Kasia Cerekwicka żali się w szczerym (jak zwykle) wywiadzie dla Vivy, że całe jej życie prywatne się posypało. Jej narzeczony nie wytrzymał z nią i po kilku miesiącach wspólnego mieszkania uciekł z Polski.
Kaśka próbuje go tłumaczyć, ale wypada to jakoś mało przekonująco. Podobno wszystkiemu winna jest jej kariera, media (media zawsze są winne!) i to, że to ona dużo więcej zarabiała. Twierdzi, że Robert czuł się źle z myślą, że to ona będzie go utrzymywać. Na pewno zrobi mu się miło, gdy przeczyta o tym w prasie...
Zerwałam z miłości. Bo w imię uczucia poniosłam ofiarę najwyższą - zapewnia Cerekwicka (Jezu, co za PIERDOŁY! :). Nie satysfakcjonowała go praca tutaj. Mówiłam: "Odpocznij, zrezygnuj, mamy pieniądze. Ty mnie utrzymywałeś przez cztery lata, kiedy miałam zastój zawodowy. Kolej na mnie." Odpowiedział: "Jestem mężczyzną." Wiem, jak go bolało, że to ja jestem bankierką w tym związku.
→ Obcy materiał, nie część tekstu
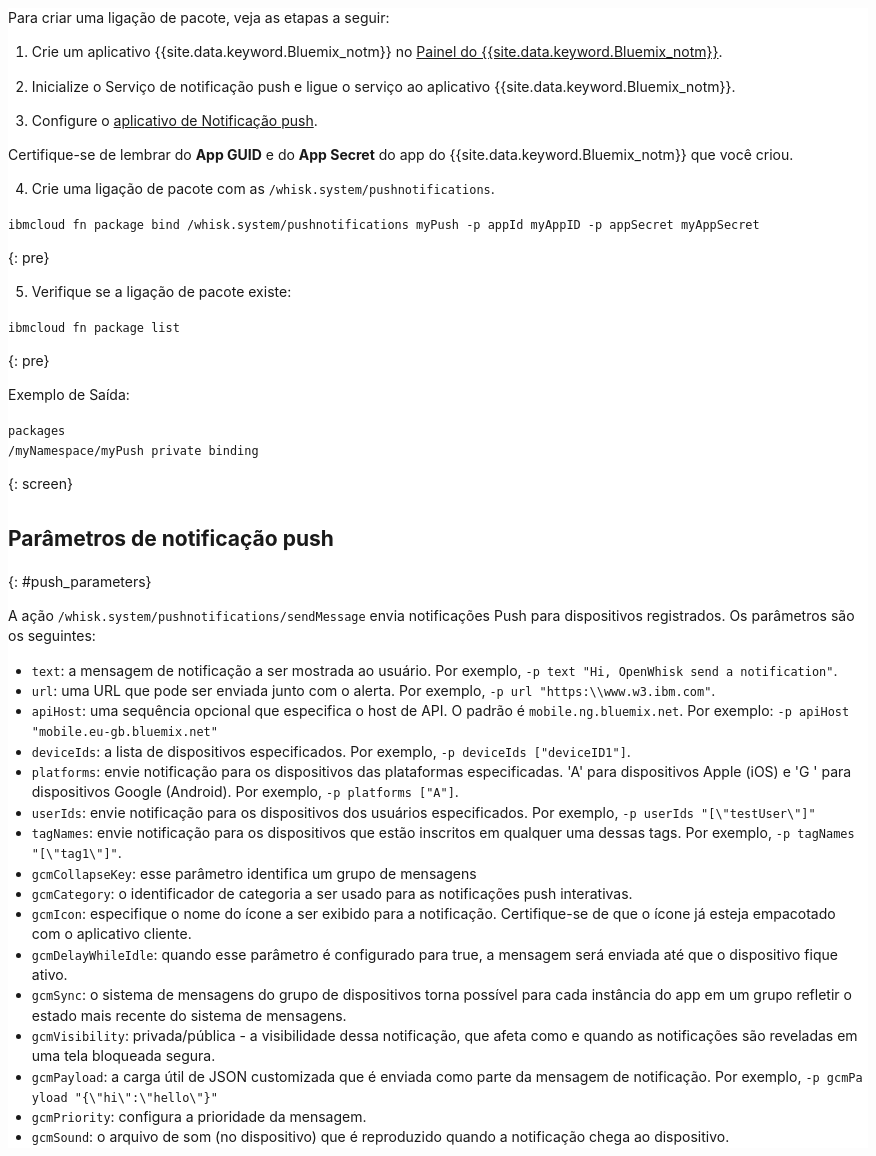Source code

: Para criar uma ligação de pacote, veja as etapas a seguir:

1. Crie um aplicativo {{site.data.keyword.Bluemix_notm}} no [Painel do {{site.data.keyword.Bluemix_notm}}](http://cloud.ibm.com).

2. Inicialize o Serviço de notificação push e ligue o serviço ao aplicativo {{site.data.keyword.Bluemix_notm}}.

3. Configure o [aplicativo
de Notificação push](/docs/services/mobilepush?topic=mobile-pushnotification-gettingstartedtemplate).

  Certifique-se de lembrar do **App GUID** e do **App Secret** do app do {{site.data.keyword.Bluemix_notm}} que você criou.

4. Crie uma ligação de pacote com as `/whisk.system/pushnotifications`.
  ```
  ibmcloud fn package bind /whisk.system/pushnotifications myPush -p appId myAppID -p appSecret myAppSecret
  ```
  {: pre}

5. Verifique se a ligação de pacote existe:
  ```
  ibmcloud fn package list
  ```
  {: pre}

  Exemplo de Saída:
  ```
  packages
  /myNamespace/myPush private binding
  ```
  {: screen}

## Parâmetros de notificação push
{: #push_parameters}

A ação `/whisk.system/pushnotifications/sendMessage` envia notificações Push para dispositivos registrados. Os parâmetros são os seguintes:
- `text`: a mensagem de notificação a ser mostrada ao usuário. Por exemplo, `-p text "Hi, OpenWhisk send a notification"`.
- `url`: uma URL que pode ser enviada junto com o alerta. Por exemplo, `-p url "https:\\www.w3.ibm.com"`.
- `apiHost`: uma sequência opcional que especifica o host de API. O padrão é `mobile.ng.bluemix.net`.  Por exemplo: `-p apiHost "mobile.eu-gb.bluemix.net"`
- `deviceIds`: a lista de dispositivos especificados. Por exemplo, `-p deviceIds ["deviceID1"]`.
- `platforms`: envie notificação para os dispositivos das plataformas especificadas. 'A' para dispositivos Apple (iOS) e 'G ' para dispositivos Google (Android). Por exemplo, `-p platforms ["A"]`.
- `userIds`: envie notificação para os dispositivos dos usuários especificados. Por exemplo, `-p userIds "[\"testUser\"]"`
- `tagNames`: envie notificação para os dispositivos que estão inscritos em qualquer uma dessas tags. Por exemplo, `-p tagNames "[\"tag1\"]"`.
- `gcmCollapseKey`: esse parâmetro identifica um grupo de mensagens
- `gcmCategory`: o identificador de categoria a ser usado para as notificações push interativas.
- `gcmIcon`: especifique o nome do ícone a ser exibido para a notificação. Certifique-se de que o ícone já esteja empacotado com o aplicativo cliente.
- `gcmDelayWhileIdle`: quando esse parâmetro é configurado para true, a mensagem será enviada até que o dispositivo fique ativo.
- `gcmSync`: o sistema de mensagens do grupo de dispositivos torna possível para cada instância do app em um grupo refletir o estado mais recente do sistema de mensagens.
- `gcmVisibility`: privada/pública - a visibilidade dessa notificação, que afeta como e quando as notificações são reveladas em uma tela bloqueada segura.
- `gcmPayload`: a carga útil de JSON customizada que é enviada como parte da mensagem de notificação. Por exemplo, `-p gcmPayload "{\"hi\":\"hello\"}"`
- `gcmPriority`: configura a prioridade da mensagem.
- `gcmSound`: o arquivo de som (no dispositivo) que é reproduzido quando a notificação chega ao dispositivo.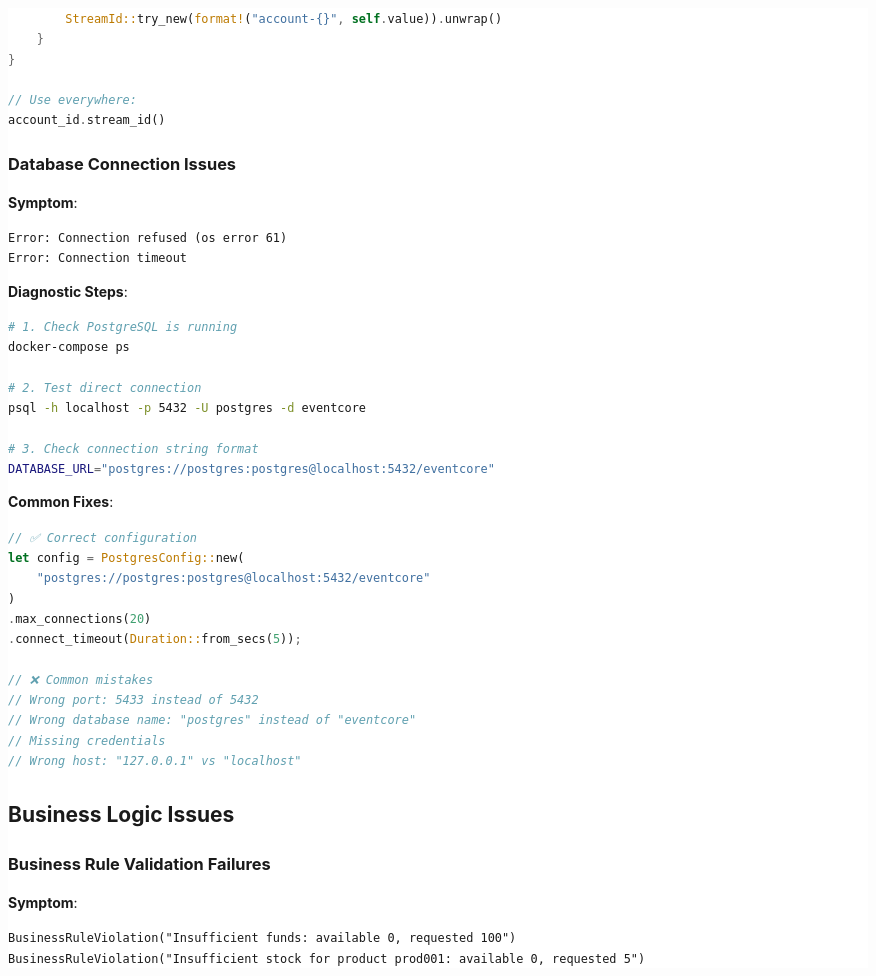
 ```rust
        StreamId::try_new(format!("account-{}", self.value)).unwrap()
    }
}

// Use everywhere:
account_id.stream_id()
```

### Database Connection Issues

**Symptom**:
```
Error: Connection refused (os error 61)
Error: Connection timeout
```

**Diagnostic Steps**:
```bash
# 1. Check PostgreSQL is running
docker-compose ps

# 2. Test direct connection
psql -h localhost -p 5432 -U postgres -d eventcore

# 3. Check connection string format
DATABASE_URL="postgres://postgres:postgres@localhost:5432/eventcore"
```

**Common Fixes**:
```rust
// ✅ Correct configuration
let config = PostgresConfig::new(
    "postgres://postgres:postgres@localhost:5432/eventcore"
)
.max_connections(20)
.connect_timeout(Duration::from_secs(5));

// ❌ Common mistakes
// Wrong port: 5433 instead of 5432
// Wrong database name: "postgres" instead of "eventcore"
// Missing credentials
// Wrong host: "127.0.0.1" vs "localhost"
```

## Business Logic Issues

### Business Rule Validation Failures

**Symptom**:
```
BusinessRuleViolation("Insufficient funds: available 0, requested 100")
BusinessRuleViolation("Insufficient stock for product prod001: available 0, requested 5")
```
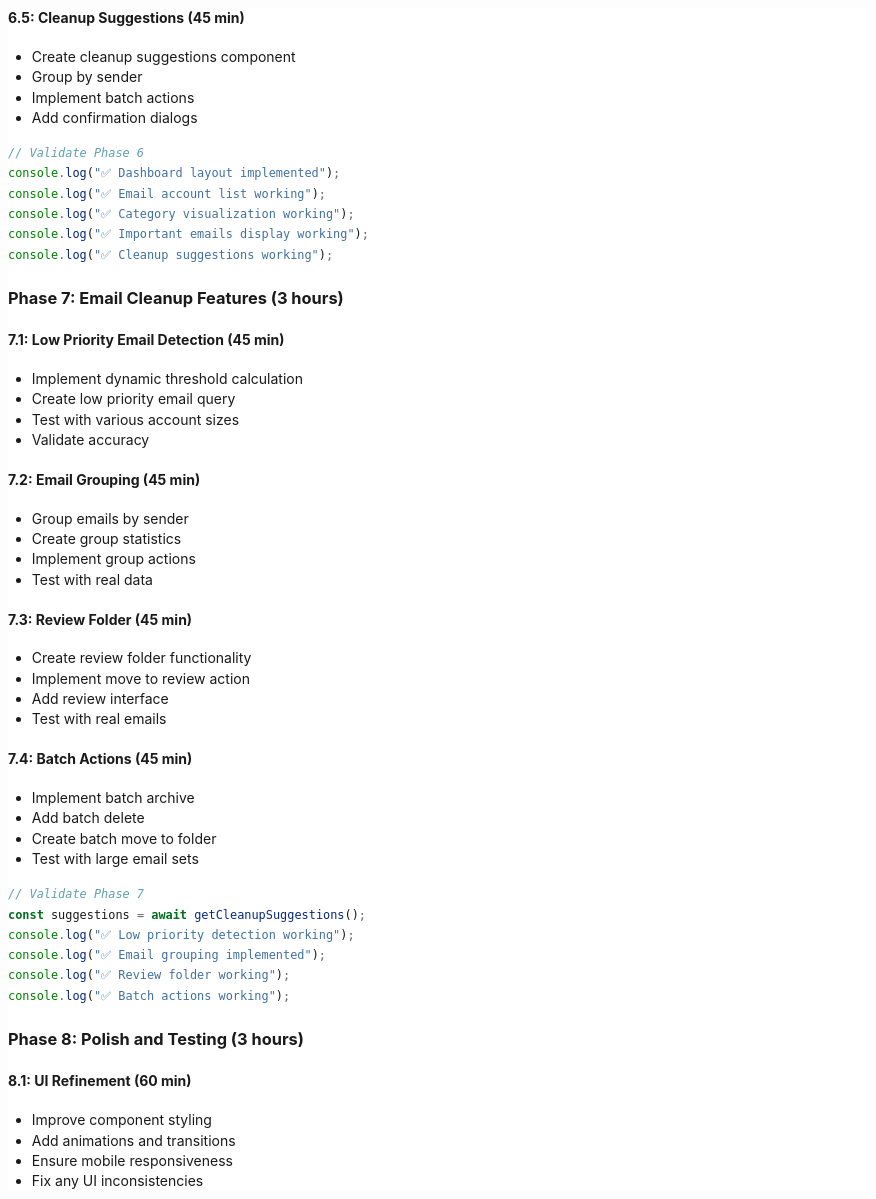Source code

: #### 6.5: Cleanup Suggestions (45 min)
- Create cleanup suggestions component
- Group by sender
- Implement batch actions
- Add confirmation dialogs

```javascript
// Validate Phase 6
console.log("✅ Dashboard layout implemented");
console.log("✅ Email account list working");
console.log("✅ Category visualization working");
console.log("✅ Important emails display working");
console.log("✅ Cleanup suggestions working");
```

### Phase 7: Email Cleanup Features (3 hours)

#### 7.1: Low Priority Email Detection (45 min)
- Implement dynamic threshold calculation
- Create low priority email query
- Test with various account sizes
- Validate accuracy

#### 7.2: Email Grouping (45 min)
- Group emails by sender
- Create group statistics
- Implement group actions
- Test with real data

#### 7.3: Review Folder (45 min)
- Create review folder functionality
- Implement move to review action
- Add review interface
- Test with real emails

#### 7.4: Batch Actions (45 min)
- Implement batch archive
- Add batch delete
- Create batch move to folder
- Test with large email sets

```javascript
// Validate Phase 7
const suggestions = await getCleanupSuggestions();
console.log("✅ Low priority detection working");
console.log("✅ Email grouping implemented");
console.log("✅ Review folder working");
console.log("✅ Batch actions working");
```

### Phase 8: Polish and Testing (3 hours)

#### 8.1: UI Refinement (60 min)
- Improve component styling
- Add animations and transitions
- Ensure mobile responsiveness
- Fix any UI inconsistencies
On mnie nadal kocha, wiem to. Teraz jestem rozdarta, Nie wiem, co dalej. Na razie nie planuję żadnych związków, żadnych romansów - zapewnia.
Ale tak ŻADNYCH? Zupełnie? Zero seksu?
Przyzwyczaiłam się do klęsk i odbieram je z pokorą - kontynuuje użalanie się nad sobą. Mówię sobie: cholera, nigdy więcej facetów w moim życiu, bo chodzę potem całkiem rozregulowana. Jakoś jednak stanęłam na nogi. Ale potrzebowałam kilku miesięcy. (...) Czasem ogarnia mnie lęk, czy ja zdążę z tym wszystkim? Czy będę miała dzieci?
Czy zadawanie takich pytań milionom Polaków to na pewno skuteczna forma terapii?